Extracted data.
======

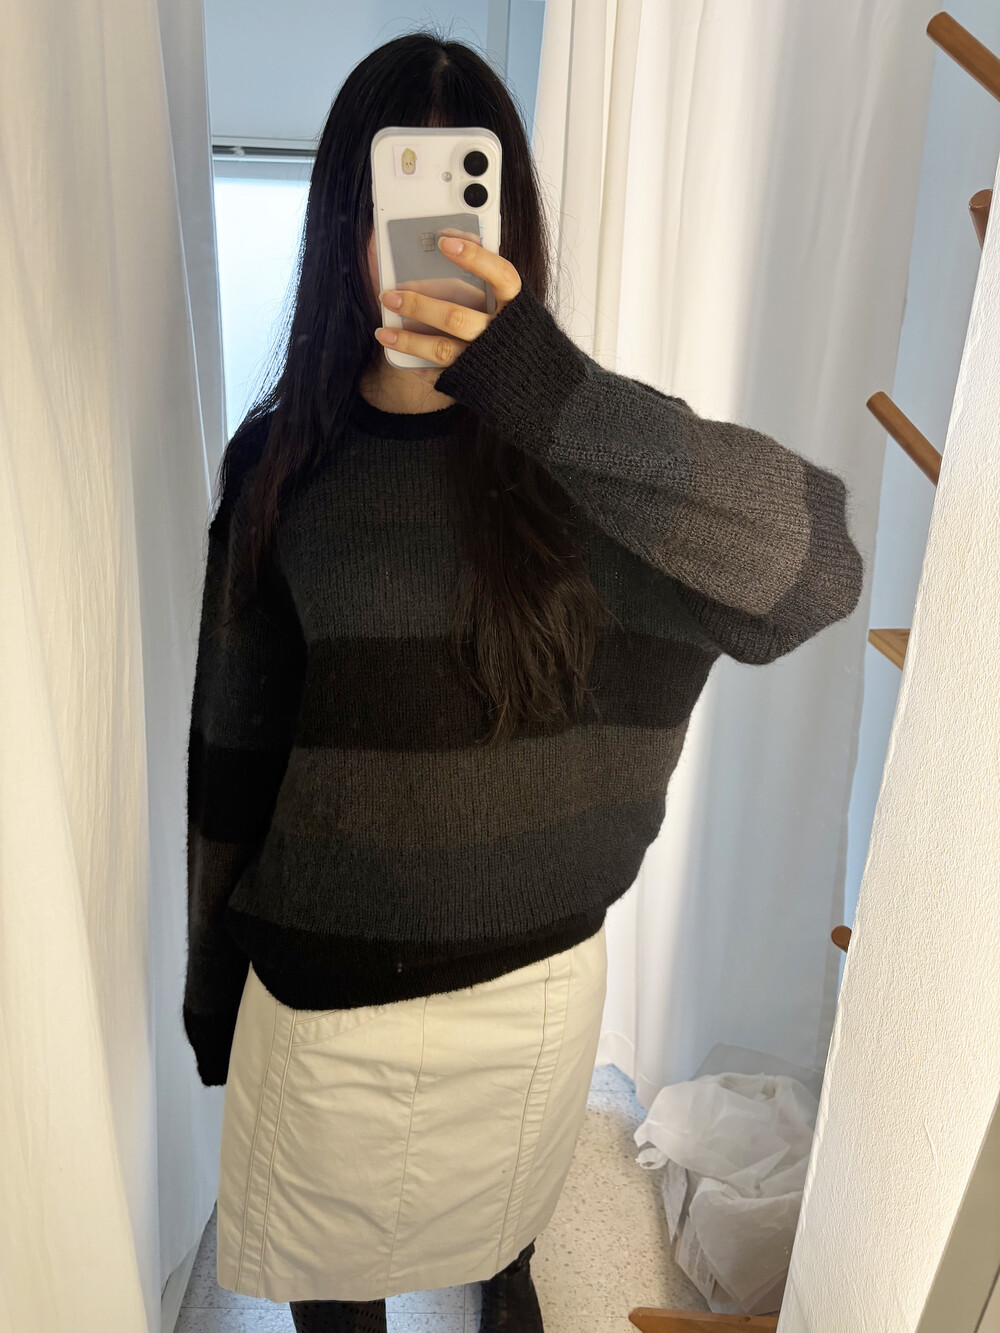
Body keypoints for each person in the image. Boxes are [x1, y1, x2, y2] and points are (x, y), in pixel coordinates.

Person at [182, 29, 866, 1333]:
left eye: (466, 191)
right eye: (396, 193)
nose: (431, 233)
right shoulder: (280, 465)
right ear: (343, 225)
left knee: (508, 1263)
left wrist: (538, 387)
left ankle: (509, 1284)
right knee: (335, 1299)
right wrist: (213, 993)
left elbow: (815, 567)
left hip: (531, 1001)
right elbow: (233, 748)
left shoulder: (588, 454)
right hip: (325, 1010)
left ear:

======

What you are asked to do.
The answer is to be the lines from the one holding "left knee: (508, 1263)" through the end of the data above, transcribed character for character, both ends included.

Problem solution.
left knee: (508, 1263)
left wrist: (538, 387)
left ankle: (509, 1284)
right knee: (335, 1299)
right wrist: (213, 993)
left elbow: (815, 567)
left hip: (531, 1001)
right elbow: (233, 748)
left shoulder: (588, 454)
right hip: (325, 1010)
left ear:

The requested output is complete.